Nov 15, 2021 - News

Denver refunds its police department

Data: Denver Department of Finance; Chart: Alayna Alvarez/Axios
Data: Denver Department of Finance; Chart: Alayna Alvarez/Axios

A year and a half after calls to defund the police bellowed nationwide, mostly prompted by the murder of George Floyd, Denver is spending more money than ever on law enforcement.

Why it matters: The police overhaul movement largely lost steam as violent crime surges unfolded in Denver and across the U.S.

Driving the news: Denver's 2022 budget passed by city officials this month increases spending on police to $265 million, including a new special revenue fund for police who work at the airport. That's up 6% from 2020's historically high mark before spending was slashed because of pandemic-induced budget cuts, the city's finance department tells Axios.

  • $13.6 million is dedicated to hiring new first responders, including police, fire, sheriff and 911 agencies.
  • 144 new police recruits are accounted for in the budget, nearly as many as were budgeted for in 2020 and 2021 combined.

What they're saying: "We have given the police department all they have asked for, and yet crime continues to rise," Robert Davis, head of a local task force to reimagine policing, tells Axios.
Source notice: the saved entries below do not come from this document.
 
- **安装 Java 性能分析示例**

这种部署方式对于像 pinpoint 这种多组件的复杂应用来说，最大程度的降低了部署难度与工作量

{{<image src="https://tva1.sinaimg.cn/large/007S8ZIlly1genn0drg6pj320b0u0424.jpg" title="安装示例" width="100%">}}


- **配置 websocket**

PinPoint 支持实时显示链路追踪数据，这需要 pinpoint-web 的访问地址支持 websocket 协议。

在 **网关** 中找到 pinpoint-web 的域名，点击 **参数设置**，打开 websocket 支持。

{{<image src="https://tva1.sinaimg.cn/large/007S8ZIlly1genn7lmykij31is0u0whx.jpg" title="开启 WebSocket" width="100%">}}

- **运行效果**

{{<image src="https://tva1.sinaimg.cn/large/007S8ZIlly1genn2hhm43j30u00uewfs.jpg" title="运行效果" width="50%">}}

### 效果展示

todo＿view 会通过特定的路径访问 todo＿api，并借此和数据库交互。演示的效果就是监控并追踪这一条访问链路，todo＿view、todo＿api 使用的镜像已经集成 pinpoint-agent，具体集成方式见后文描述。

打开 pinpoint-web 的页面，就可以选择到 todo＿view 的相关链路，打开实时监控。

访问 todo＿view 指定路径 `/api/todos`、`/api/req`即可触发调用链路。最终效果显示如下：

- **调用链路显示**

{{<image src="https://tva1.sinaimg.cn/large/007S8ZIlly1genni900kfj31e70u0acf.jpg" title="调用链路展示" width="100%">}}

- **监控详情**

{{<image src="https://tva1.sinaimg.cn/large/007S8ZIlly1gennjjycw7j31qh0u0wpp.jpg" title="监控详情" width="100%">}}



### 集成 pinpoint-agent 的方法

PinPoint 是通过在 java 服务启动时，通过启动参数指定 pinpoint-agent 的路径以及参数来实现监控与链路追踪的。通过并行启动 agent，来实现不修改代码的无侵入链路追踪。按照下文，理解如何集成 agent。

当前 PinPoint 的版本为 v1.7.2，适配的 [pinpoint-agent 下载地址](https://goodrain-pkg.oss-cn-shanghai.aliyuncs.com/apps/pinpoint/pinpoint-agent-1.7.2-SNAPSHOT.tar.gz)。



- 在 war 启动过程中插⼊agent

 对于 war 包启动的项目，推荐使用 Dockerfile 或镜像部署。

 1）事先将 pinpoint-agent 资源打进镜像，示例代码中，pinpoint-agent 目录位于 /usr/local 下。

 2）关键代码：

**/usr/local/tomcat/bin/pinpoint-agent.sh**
  • "Until Denver is willing to make an investment in the underlying issues that contribute to crime and violence — poverty, education, mental health, housing — [the city] will continue to get the same results," he says.
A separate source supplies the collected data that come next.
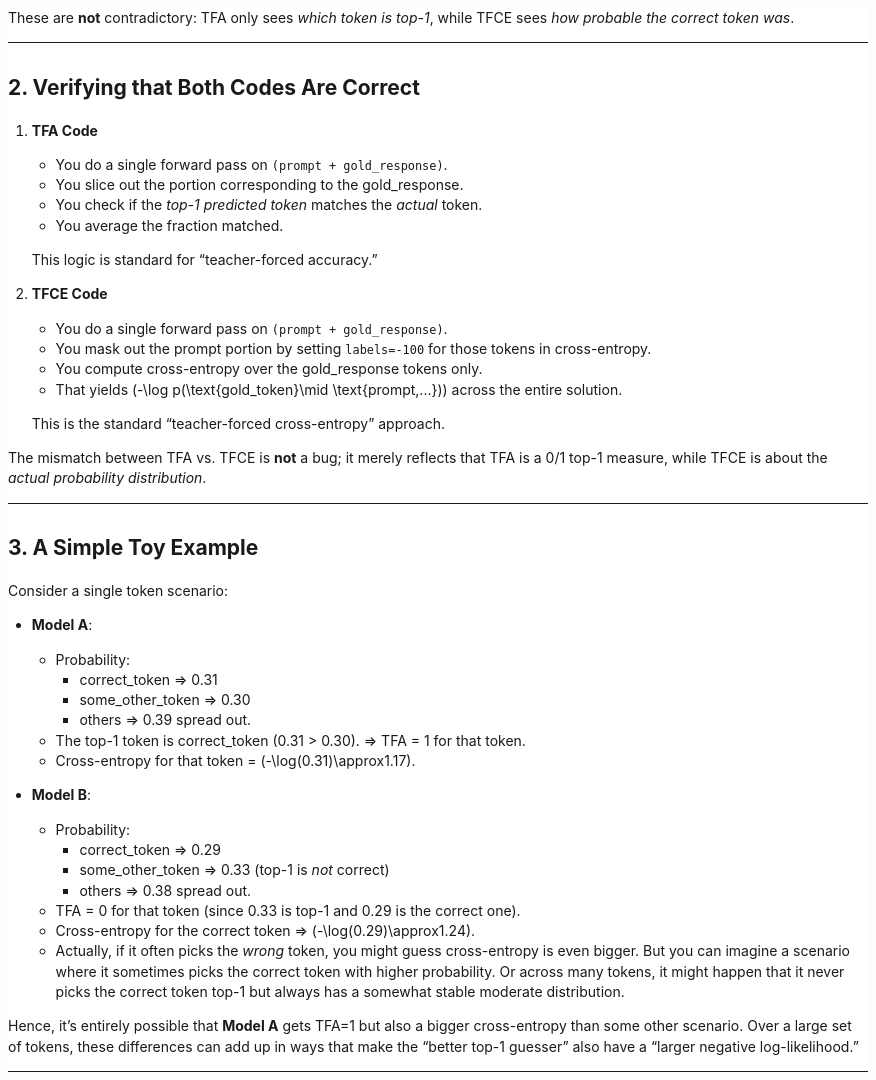 These are **not** contradictory: TFA only sees *which token is top-1*, while TFCE sees *how probable the correct token was*.

---

## 2. Verifying that Both Codes Are Correct

1. **TFA Code**  
   - You do a single forward pass on `(prompt + gold_response)`.  
   - You slice out the portion corresponding to the gold_response.  
   - You check if the *top-1 predicted token* matches the *actual* token.  
   - You average the fraction matched.  

   This logic is standard for “teacher-forced accuracy.”  

2. **TFCE Code**  
   - You do a single forward pass on `(prompt + gold_response)`.  
   - You mask out the prompt portion by setting `labels=-100` for those tokens in cross-entropy.  
   - You compute cross-entropy over the gold_response tokens only.  
   - That yields \(-\log p(\text{gold\_token}\mid \text{prompt,...})\) across the entire solution.  

   This is the standard “teacher-forced cross-entropy” approach.  

The mismatch between TFA vs. TFCE is **not** a bug; it merely reflects that TFA is a 0/1 top-1 measure, while TFCE is about the *actual probability distribution*.

---

## 3. A Simple Toy Example

Consider a single token scenario:

- **Model A**:  
  - Probability:  
    - correct_token => 0.31  
    - some_other_token => 0.30  
    - others => 0.39 spread out.  
  - The top-1 token is correct_token (0.31 > 0.30). => TFA = 1 for that token.  
  - Cross-entropy for that token = \(-\log(0.31)\approx1.17\).

- **Model B**:  
  - Probability:  
    - correct_token => 0.29  
    - some_other_token => 0.33 (top-1 is *not* correct)  
    - others => 0.38 spread out.  
  - TFA = 0 for that token (since 0.33 is top-1 and 0.29 is the correct one).  
  - Cross-entropy for the correct token => \(-\log(0.29)\approx1.24\).  
  - Actually, if it often picks the *wrong* token, you might guess cross-entropy is even bigger. But you can imagine a scenario where it sometimes picks the correct token with higher probability. Or across many tokens, it might happen that it never picks the correct token top-1 but always has a somewhat stable moderate distribution.  

Hence, it’s entirely possible that **Model A** gets TFA=1 but also a bigger cross-entropy than some other scenario. Over a large set of tokens, these differences can add up in ways that make the “better top-1 guesser” also have a “larger negative log-likelihood.”

---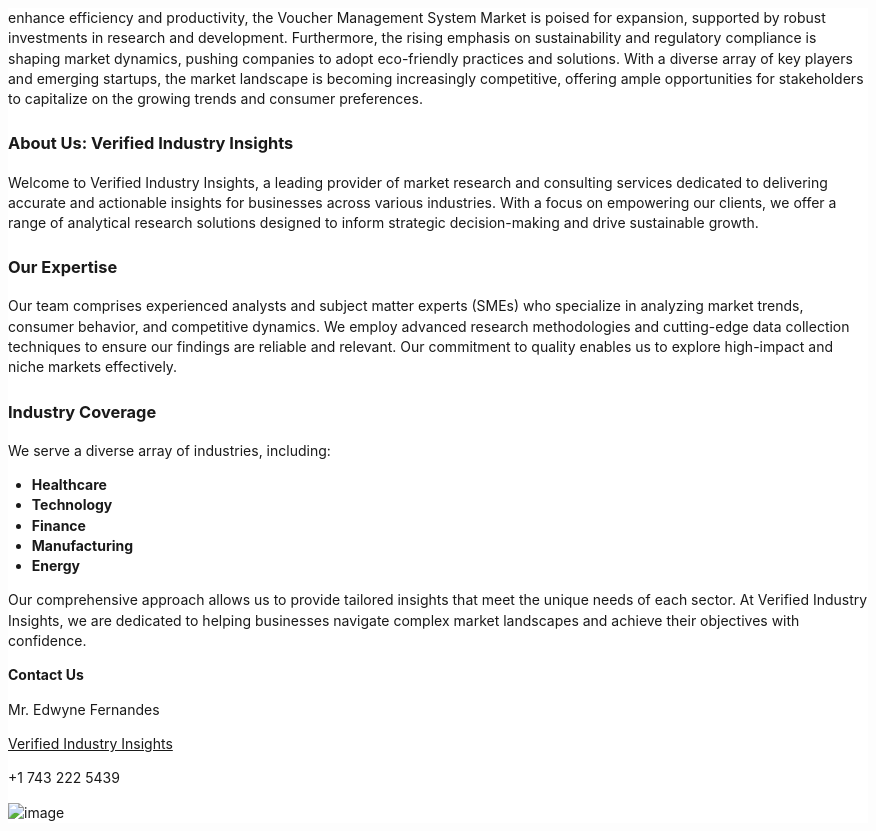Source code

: enhance efficiency and productivity, the Voucher Management System Market is poised for expansion, supported by robust investments in research and development. Furthermore, the rising emphasis on sustainability and regulatory compliance is shaping market dynamics, pushing companies to adopt eco-friendly practices and solutions. With a diverse array of key players and emerging startups, the market landscape is becoming increasingly competitive, offering ample opportunities for stakeholders to capitalize on the growing trends and consumer preferences.</p><h3>About Us: Verified Industry Insights</h3><p>Welcome to Verified Industry Insights, a leading provider of market research and consulting services dedicated to delivering accurate and actionable insights for businesses across various industries. With a focus on empowering our clients, we offer a range of analytical research solutions designed to inform strategic decision-making and drive sustainable growth.</p><h3>Our Expertise</h3><p>Our team comprises experienced analysts and subject matter experts (SMEs) who specialize in analyzing market trends, consumer behavior, and competitive dynamics. We employ advanced research methodologies and cutting-edge data collection techniques to ensure our findings are reliable and relevant. Our commitment to quality enables us to explore high-impact and niche markets effectively.</p><h3>Industry Coverage</h3><p>We serve a diverse array of industries, including:</p><ul><li><strong>Healthcare</strong></li><li><strong>Technology</strong></li><li><strong>Finance</strong></li><li><strong>Manufacturing</strong></li><li><strong>Energy</strong></li></ul><p>Our comprehensive approach allows us to provide tailored insights that meet the unique needs of each sector. At Verified Industry Insights, we are dedicated to helping businesses navigate complex market landscapes and achieve their objectives with confidence.</p><p><strong>Contact Us</strong></p><p>Mr. Edwyne Fernandes</p><p><a href="https://www.verifiedindustryinsights.com/">Verified Industry Insights</a></p><p>+1 743 222 5439</p>
![image](https://github.com/user-attachments/assets/1ec75df2-e6f6-4a88-a92e-62c7804a7d22)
The other side: The city is using roughly $3 million to expand its Support Team Assisted Response program, which diverts certain low-level 911 calls to a team of mental health specialists instead of armed officers.

  • The budget also designates $1 million for an alternative police response team to provide emergency mental health support in Denver's two jails.
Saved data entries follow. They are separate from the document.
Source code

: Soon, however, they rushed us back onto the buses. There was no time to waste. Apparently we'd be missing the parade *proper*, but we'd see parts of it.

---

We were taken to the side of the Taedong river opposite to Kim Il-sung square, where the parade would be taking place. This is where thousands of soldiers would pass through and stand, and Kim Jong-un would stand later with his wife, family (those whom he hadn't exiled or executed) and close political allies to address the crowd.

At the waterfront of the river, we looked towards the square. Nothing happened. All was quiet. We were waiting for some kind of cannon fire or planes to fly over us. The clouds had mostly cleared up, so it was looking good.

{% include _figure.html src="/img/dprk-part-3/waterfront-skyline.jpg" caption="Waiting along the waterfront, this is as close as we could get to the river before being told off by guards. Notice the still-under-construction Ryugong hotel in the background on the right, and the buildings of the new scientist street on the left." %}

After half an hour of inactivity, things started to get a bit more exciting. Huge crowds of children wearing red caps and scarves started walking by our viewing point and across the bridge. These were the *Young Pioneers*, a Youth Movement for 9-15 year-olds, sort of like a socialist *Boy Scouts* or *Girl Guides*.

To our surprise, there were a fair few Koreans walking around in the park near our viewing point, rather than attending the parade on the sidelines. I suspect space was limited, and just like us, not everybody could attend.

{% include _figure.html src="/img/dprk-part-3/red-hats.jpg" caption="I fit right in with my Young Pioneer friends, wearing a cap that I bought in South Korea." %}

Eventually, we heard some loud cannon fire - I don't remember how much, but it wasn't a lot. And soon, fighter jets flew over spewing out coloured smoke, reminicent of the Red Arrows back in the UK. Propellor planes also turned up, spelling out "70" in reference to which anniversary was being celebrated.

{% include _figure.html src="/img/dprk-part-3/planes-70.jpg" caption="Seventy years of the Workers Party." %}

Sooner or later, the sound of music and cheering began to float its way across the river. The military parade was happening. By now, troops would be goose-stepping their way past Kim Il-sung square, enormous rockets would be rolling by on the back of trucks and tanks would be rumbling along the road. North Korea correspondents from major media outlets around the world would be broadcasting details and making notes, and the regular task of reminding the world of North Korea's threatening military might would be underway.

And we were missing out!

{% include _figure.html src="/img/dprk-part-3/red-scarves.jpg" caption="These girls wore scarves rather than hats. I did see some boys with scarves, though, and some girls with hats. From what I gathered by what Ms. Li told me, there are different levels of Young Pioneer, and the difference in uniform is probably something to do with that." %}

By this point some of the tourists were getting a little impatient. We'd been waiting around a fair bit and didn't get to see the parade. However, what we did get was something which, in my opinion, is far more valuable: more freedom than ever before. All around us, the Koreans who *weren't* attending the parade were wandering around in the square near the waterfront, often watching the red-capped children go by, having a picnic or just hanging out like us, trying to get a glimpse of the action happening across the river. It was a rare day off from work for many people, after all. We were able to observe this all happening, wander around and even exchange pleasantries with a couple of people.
The City Council has worked "diligently" to review the recommendations provided by Davis' task force, Council President Stacie Gilmore tells Axios.

  • Members also successfully pushed through a ballot measure this month to help ensure the city's police watchdog can "truly operate independently" while investigating officer-related incidents, Gilmore notes.

Flashback: City Council leadership pledged in May to "evaluate and dismantle racism within our city's institutional and structural government systems, policies and practices."

  • Gilmore told protesters in June 2020 to "vote me out of office if I'm not going to do whatever I can to save Black lives." She tells Axios her statement still aligns with the work she and the council are pursuing.

Zoom out: Voters in Minneapolis — the city where Floyd was murdered — recently rejected a measure to overhaul the police department, marking a major blow to the police reform movement's momentum there and beyond, Axios Twin Cities' Torey Van Oot writes.

The bottom line: Despite nationwide demands to defund the police, most major U.S. cities have yet to make meaningful budget cuts, Bloomberg reports.